A lot of the meeting was #2 and #3 sharing their screens showing the rest of us how they use Emacs and Org to manage REST requests. They use different languages inside the Org files to make the requests and to process the results. I have to admit sometimes I was a bit lost during their demos; their Emacs-fu is very powerful.
#3 talked about verb using the header line. I honestly have never heard of the header line. The mode line is the line at the bottom, and every config has that; the header line is like a mode line at the top. I think most configs do not use it or disable it. Prelude does not have it. My config (based on an Emacs config for Clojure by Daniel Higginbotham, aka flyingmachine) does not have it either (see Note 1 below). I think the mode line has always been in Emacs, and the header line was just added a few years ago.
#3 also mentioned which-key: per its web page it is a package “that displays available keybindings in popup”. #3 says lives in Org mode, and uses it to keep notes for meetings; he is an inspiration to us all.
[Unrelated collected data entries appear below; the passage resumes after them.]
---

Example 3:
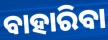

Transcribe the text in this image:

ବାହାରିବା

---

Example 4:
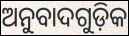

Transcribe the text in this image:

ଅନୁବାଦଗୁଡ଼ିକ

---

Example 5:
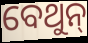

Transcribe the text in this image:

ବେଥୁନ୍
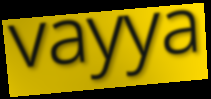
vayya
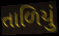
તાળિયું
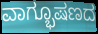
ವಾಗ್ಭೂಷಣದ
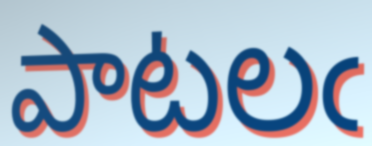
పాటలఁ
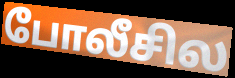
போலீசில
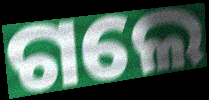
ଗଲେ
#8 said he loves and hates VS Code. MSCode is easy to use, and he said he was having a hard time getting into Emacs. I think he might be trying to do too much at once with Emacs. #1 mentioned you do not have to open PDFs in Emacs if you do not want to. #2: said many people see Emacs as an editor, tool, or IDE, and while it is those things, ultimately it is a Lisp REPL. I wish I heard what he said after that, but then my power went out. Perhaps next time he will complete the thought again.
Note 1: Prelude and flyingmachine’s Emacs config may have changed since I last downloaded them. My version of Prelude is from a year ago, and I have been altering flyingmachine’s config from about three years ago.
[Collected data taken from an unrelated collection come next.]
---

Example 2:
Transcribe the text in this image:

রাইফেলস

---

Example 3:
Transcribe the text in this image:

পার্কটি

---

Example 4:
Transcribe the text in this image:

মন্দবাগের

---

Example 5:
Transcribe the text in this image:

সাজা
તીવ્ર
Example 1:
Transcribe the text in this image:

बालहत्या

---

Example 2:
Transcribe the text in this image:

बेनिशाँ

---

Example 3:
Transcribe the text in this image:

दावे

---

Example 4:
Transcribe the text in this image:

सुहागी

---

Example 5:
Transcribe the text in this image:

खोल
I give people numbers since I do not know if they want their names in this write-up. Think of it as the stoner’s version of the Chatham House Rule. I figured that numbers are a little clearer than “someone said this, and someone else said that, and a third person said something else”. Plus it gives participants some deniability. People’s numbers are based on the order they are listed on the call screen, and the same person may be referred to by different numbers in different months.
I am not the official spokesperson for the group. I just got into the habit of summarizing the meetings every month, and adding my own opinions about things. The participants may remember things differently, and may disagree with opinions expressed in this post. Nothing should be construed as views held by anyone’s employers past, present or future. That said, if you like something in this post, I will take credit; if you don’t, blame somebody else.
Image from Mungi Gospels, an 11th-century Armenian manuscript housed at the Matenadaran Institute of Ancient Manuscripts in Yerevan; image from Wikimedia, assumed allowed under public domain.
4 thoughts on “2023-02 Austin Emacs Meetup”
Aww, shucks! =) Thanks for helping new people get more into it. For what it’s worth, I like your write-ups (thanks for adding all those links!) and I think they’re at least as useful as recordings would have been.